The landscape shows the high mountains, peninsulas and sea, with Moeraki boulders (spherical boulders buried in the sand), waterfall, lake and palm trees and scrub in the foreground.

The children chose a flying Kea as the challenging project for the school to keep.

I drew a Kea because the Kea is a native mountain parrot and also because of the effective colours. They live in places in open country, they are known for their antics because they wreck cars." [Kimberley]

"The Kea lives in the mountains and eats rubber and bugs." [Tim]

"I was going to the coast and we saw a Kea, it was picking at the road." [Ryan]

I decided that we could all make a feather and then split the group so that those who had missed out on the felting of the big piece through a soccer and hockey tournament, could get the chance to work on the Kea. We used pipe cleaners inside the feathers, feet and beak to give extra stiffness.

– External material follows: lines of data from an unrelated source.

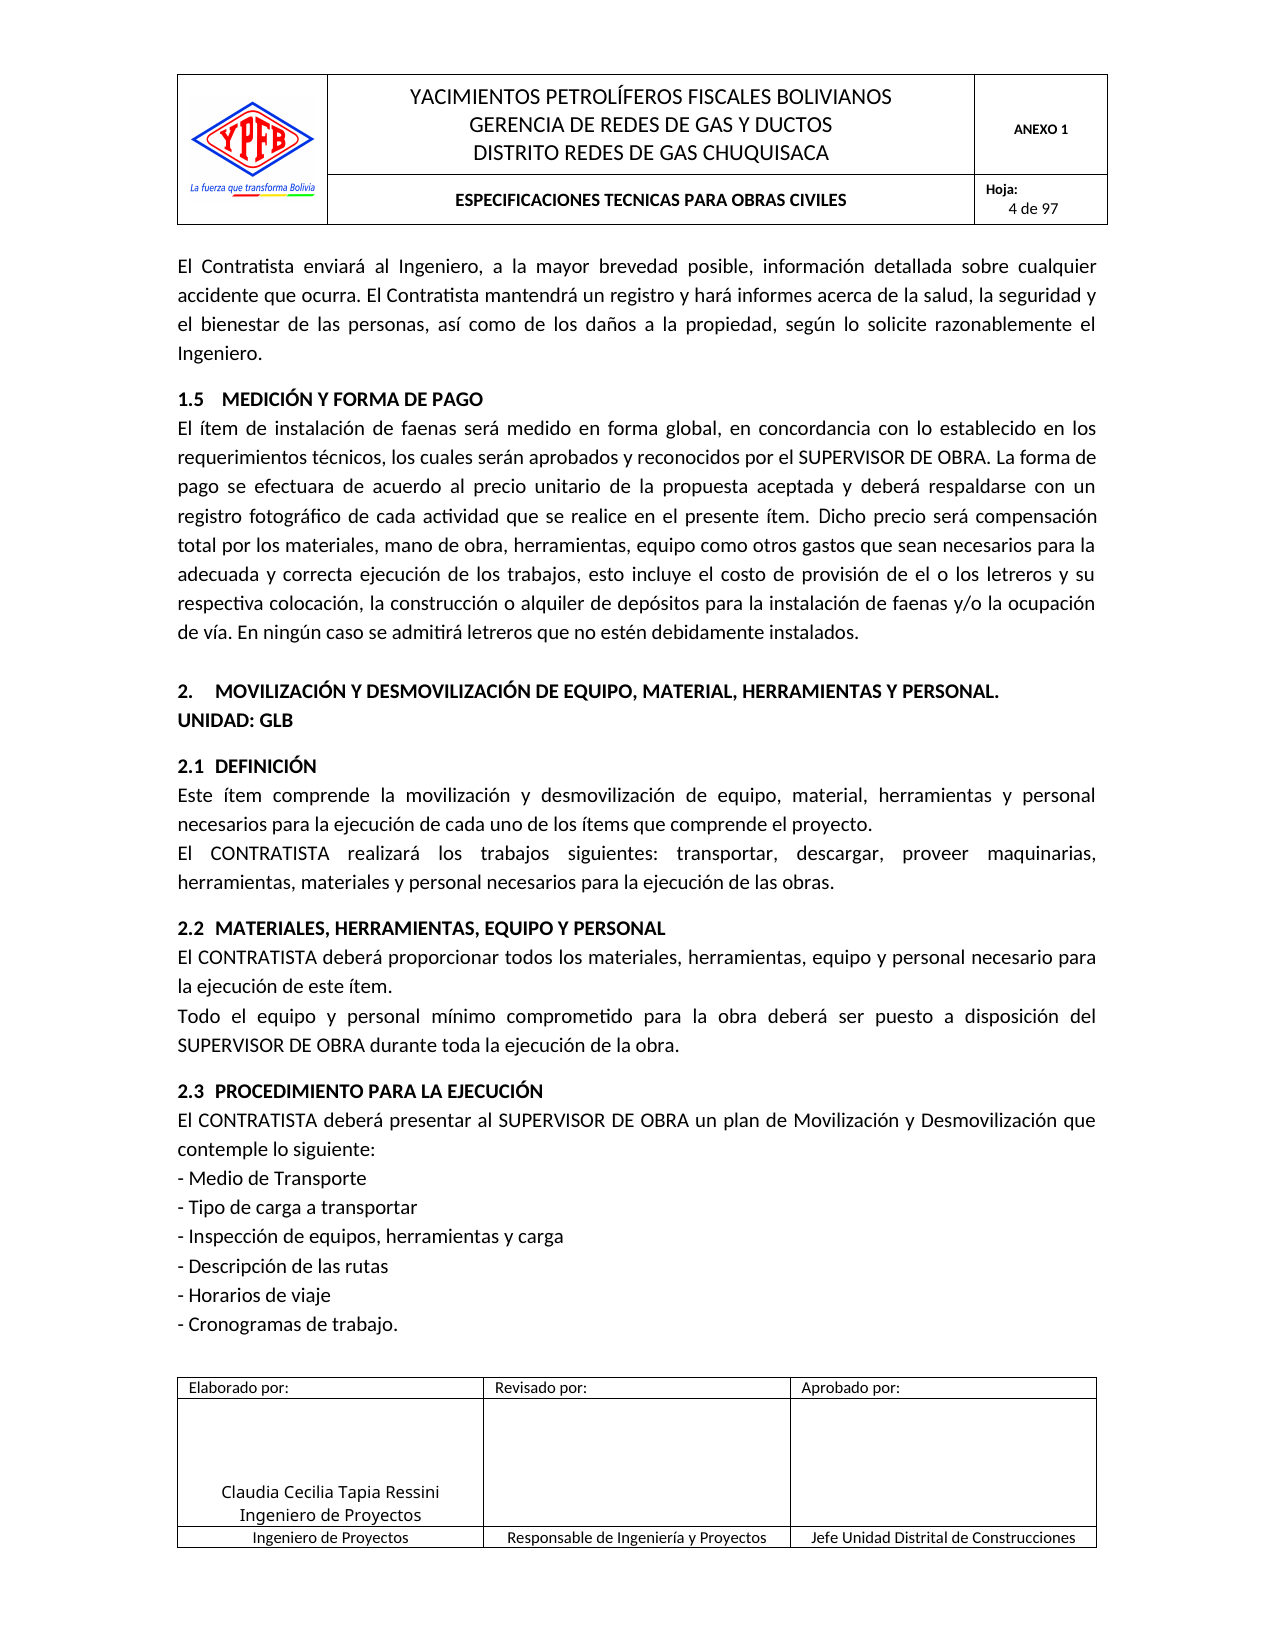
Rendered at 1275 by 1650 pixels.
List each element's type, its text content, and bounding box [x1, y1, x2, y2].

text El Contratista enviará al Ingeniero, a la mayor brevedad posible, información detallada sobre cualquier accidente que ocurra. El Contratista mantendrá un registro y hará informes acerca de la salud, la seguridad y el bienestar de las personas, así como de los daños a la propiedad, según lo solicite razonablemente el Ingeniero. [177, 253, 1098, 366]
text - Descripción de las rutas [177, 1253, 1098, 1278]
list MATERIALES, HERRAMIENTAS, EQUIPO Y PERSONAL [177, 915, 1098, 941]
text El ítem de instalación de faenas será medido en forma global, en concordancia con lo establecido en los requerimientos técnicos, los cuales serán aprobados y reconocidos por el SUPERVISOR DE OBRA. La forma de pago se efectuara de acuerdo al precio unitario de la propuesta aceptada y deberá respaldarse con un registro fotográfico de cada actividad que se realice en el presente ítem. Dicho precio será compensación total por los materiales, mano de obra, herramientas, equipo como otros gastos que sean necesarios para la adecuada y correcta ejecución de los trabajos, esto incluye el costo de provisión de el o los letreros y su respectiva colocación, la construcción o alquiler de depósitos para la instalación de faenas y/o la ocupación de vía. En ningún caso se admitirá letreros que no estén debidamente instalados. [177, 415, 1098, 645]
text Todo el equipo y personal mínimo comprometido para la obra deberá ser puesto a disposición del SUPERVISOR DE OBRA durante toda la ejecución de la obra. [177, 1003, 1098, 1057]
picture [188, 97, 316, 202]
text Este ítem comprende la movilización y desmovilización de equipo, material, herramientas y personal necesarios para la ejecución de cada uno de los ítems que comprende el proyecto. [177, 782, 1098, 837]
text - Tipo de carga a transportar [177, 1194, 1098, 1220]
list DEFINICIÓN [177, 753, 1098, 778]
text - Medio de Transporte [177, 1165, 1098, 1191]
text - Inspección de equipos, herramientas y carga [177, 1224, 1098, 1249]
list MEDICIÓN Y FORMA DE PAGO [177, 386, 1098, 412]
list PROCEDIMIENTO PARA LA EJECUCIÓN [177, 1078, 1098, 1103]
text El CONTRATISTA realizará los trabajos siguientes: transportar, descargar, proveer maquinarias, herramientas, materiales y personal necesarios para la ejecución de las obras. [177, 840, 1098, 895]
text El CONTRATISTA deberá presentar al SUPERVISOR DE OBRA un plan de Movilización y Desmovilización que contemple lo siguiente: [177, 1107, 1098, 1162]
text El CONTRATISTA deberá proporcionar todos los materiales, herramientas, equipo y personal necesario para la ejecución de este ítem. [177, 944, 1098, 999]
subtitle MOVILIZACIÓN Y DESMOVILIZACIÓN DE EQUIPO, MATERIAL, HERRAMIENTAS Y PERSONAL. [177, 678, 1098, 703]
text UNIDAD: GLB [177, 707, 1098, 732]
text - Horarios de viaje [177, 1282, 1098, 1307]
text - Cronogramas de trabajo. [177, 1311, 1098, 1337]
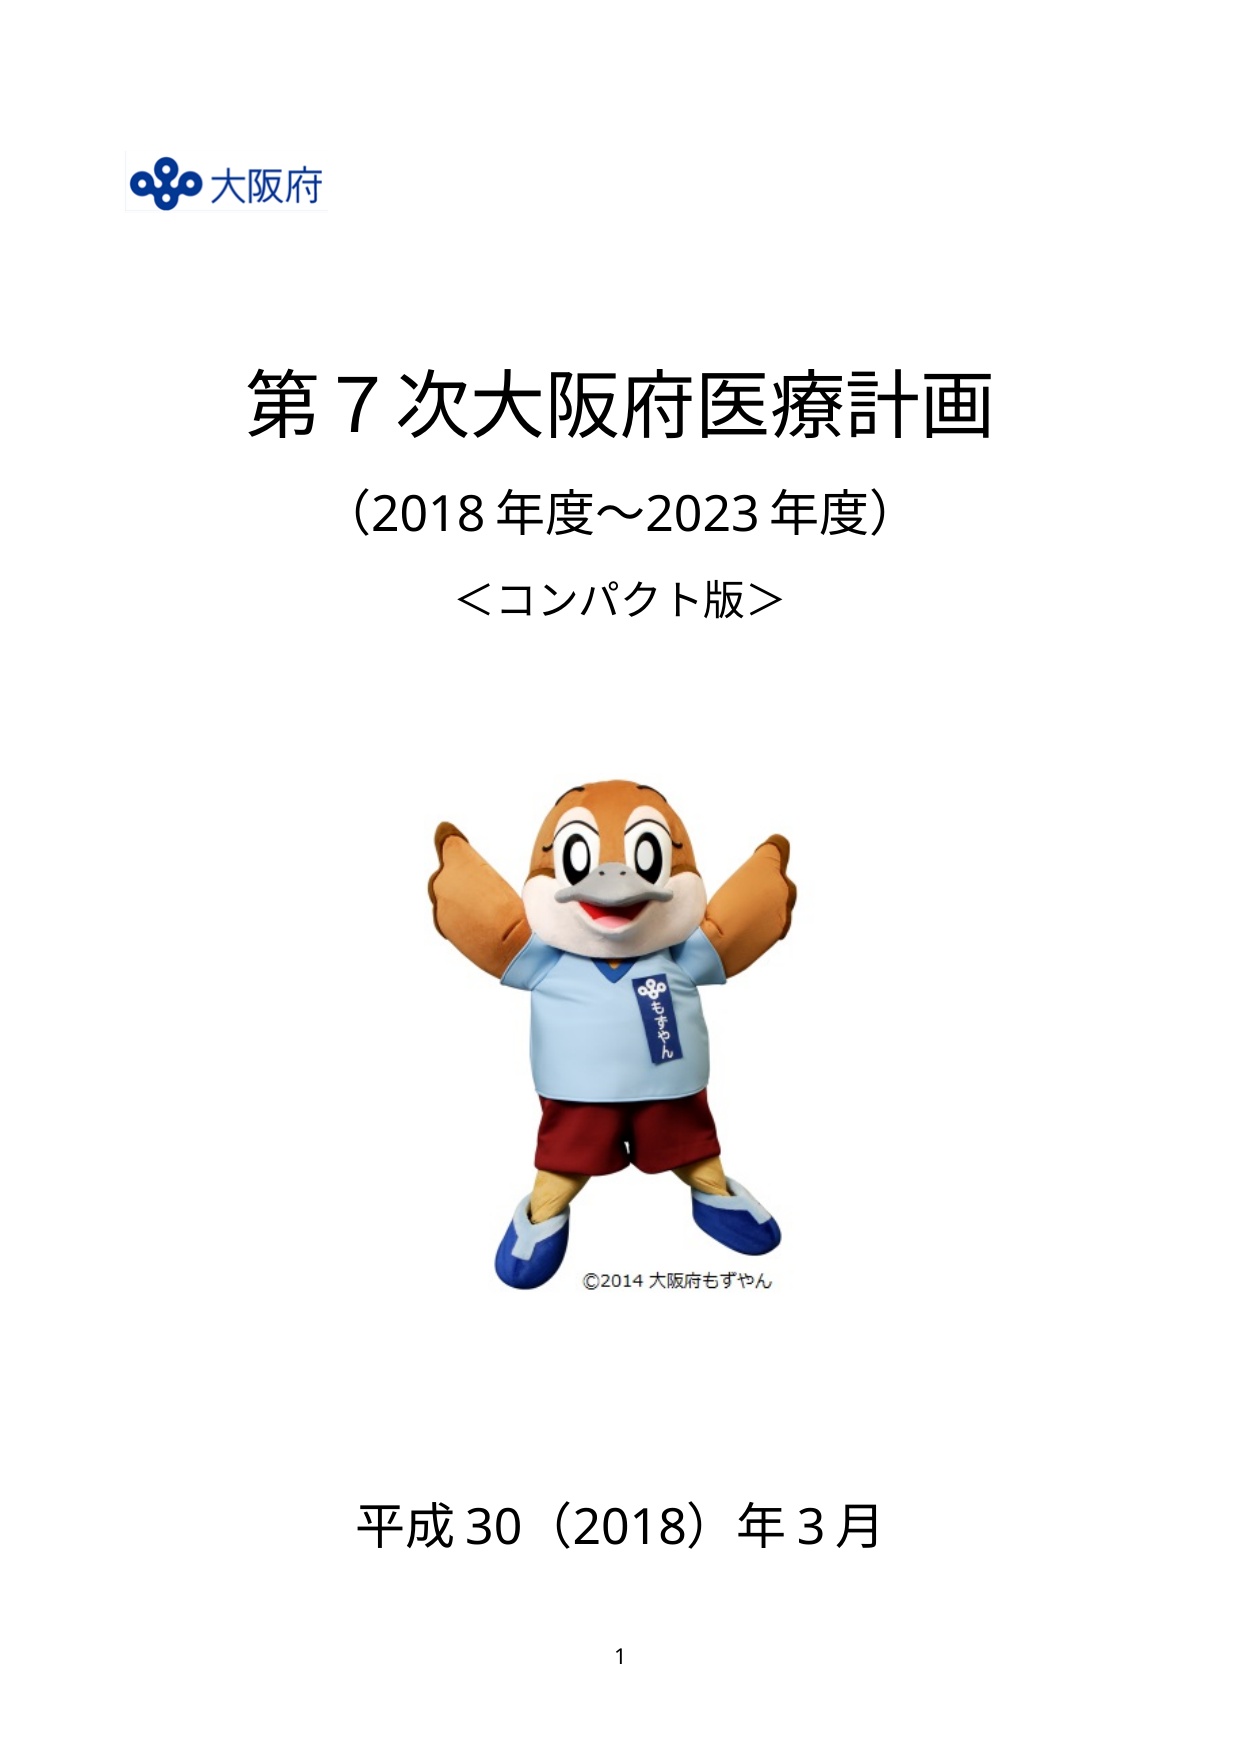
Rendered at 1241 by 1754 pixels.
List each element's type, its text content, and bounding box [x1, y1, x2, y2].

picture [424, 773, 817, 1306]
text ＜コンパクト版＞ [118, 554, 1122, 642]
text （2018年度～2023年度） [118, 466, 1122, 554]
text 第７次大阪府医療計画 [118, 333, 1122, 466]
subtitle 平成30（2018）年3月 [118, 1479, 1122, 1567]
picture [118, 150, 329, 213]
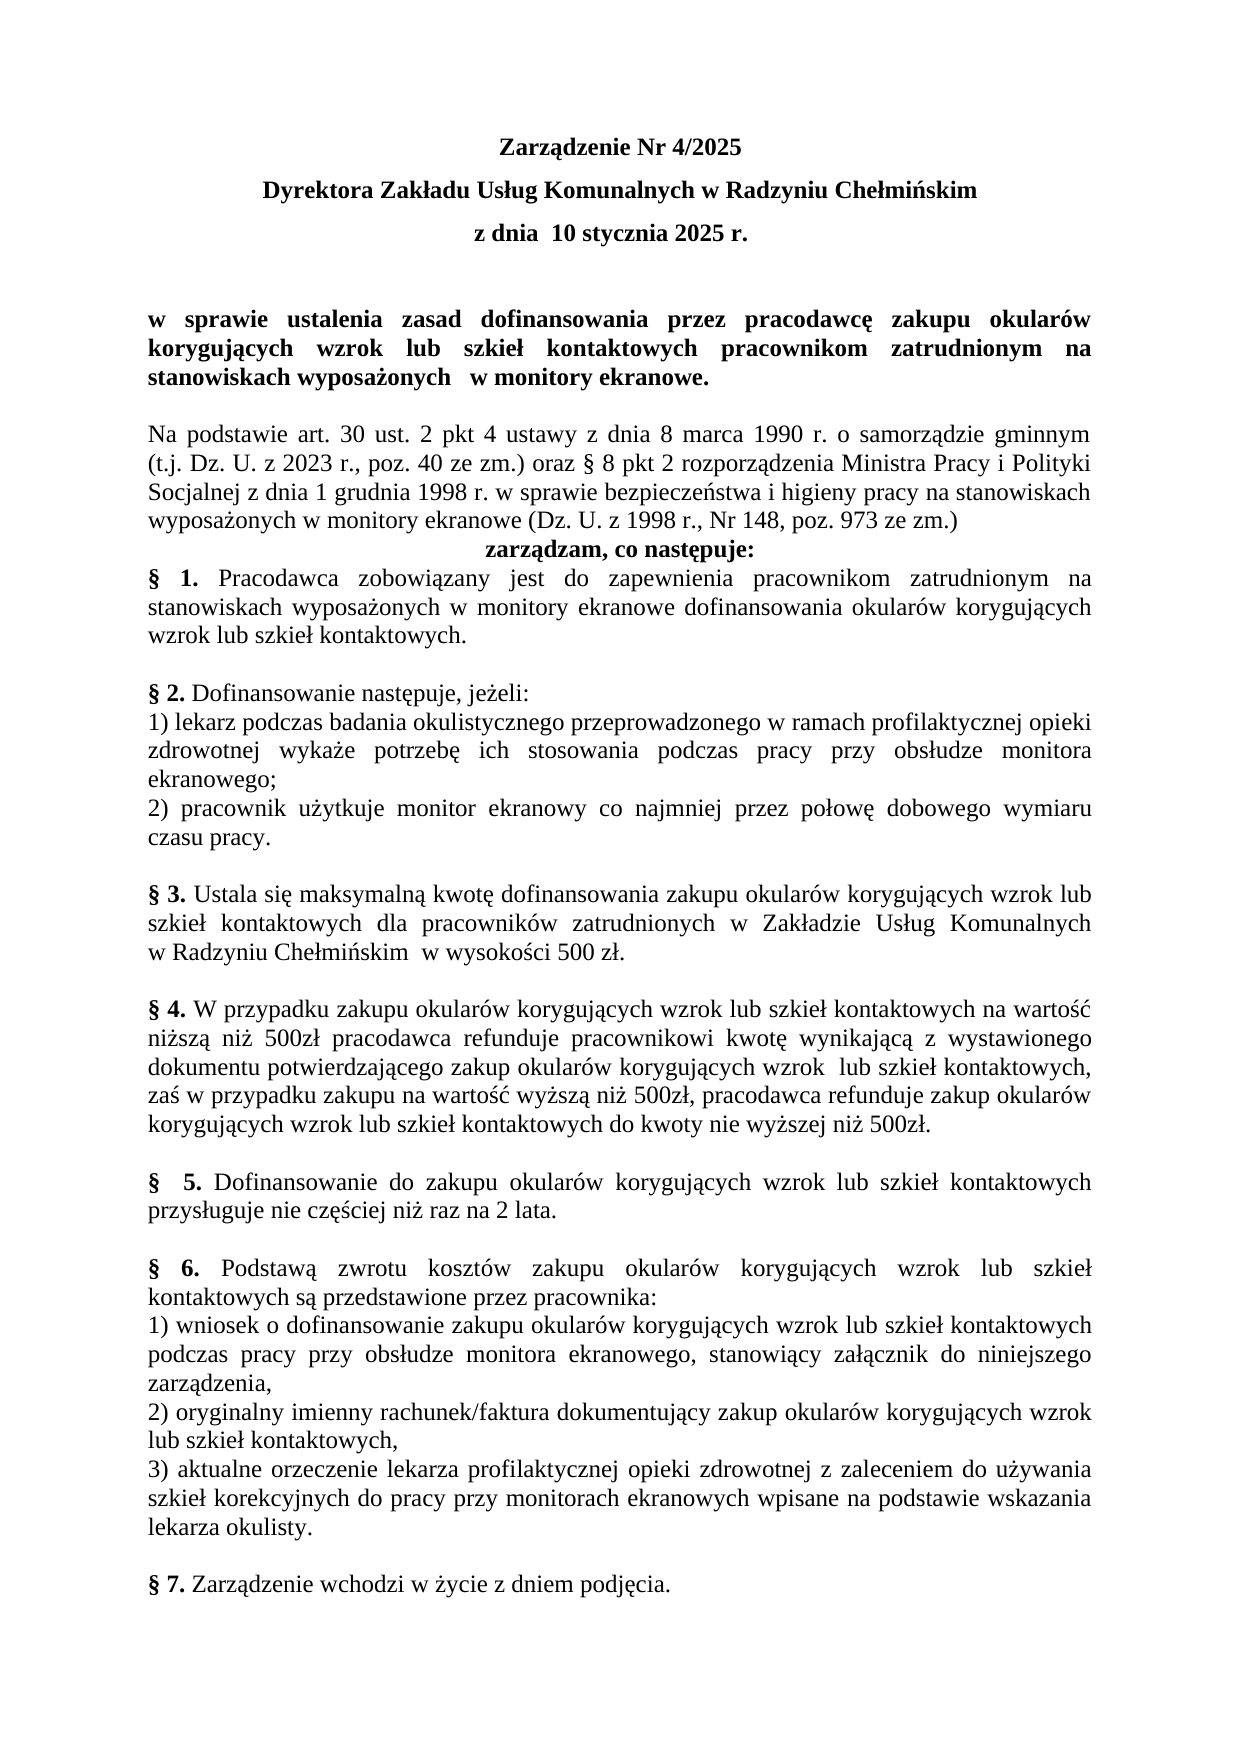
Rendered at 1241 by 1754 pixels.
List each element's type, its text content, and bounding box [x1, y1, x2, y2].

I also entrusted a couple of the children to use the special hooked felting needles and cover the body of the Kea with green wool.

Photo thanks to Penny Jackson

The Kea will be strung, puppet like and hang in the school’s office or entrance hall.

We finished off the last lesson of the last day before term ended by stitching eyes and tongues into the snakes, tidying up and I also gave a carding demonstration, those that wanted a go could get a chance after school!

The children made me a huge card with all their signatures on it, a lovely reminder for me to keep. A final HUGE thank you to the Penny Jackson who looked after me so well at school and at home, to Dave Lane for opening up his home to me and sharing his photos to the school for making me welcome and of course the whole class of Room 8 for all their hard work in making the project a success.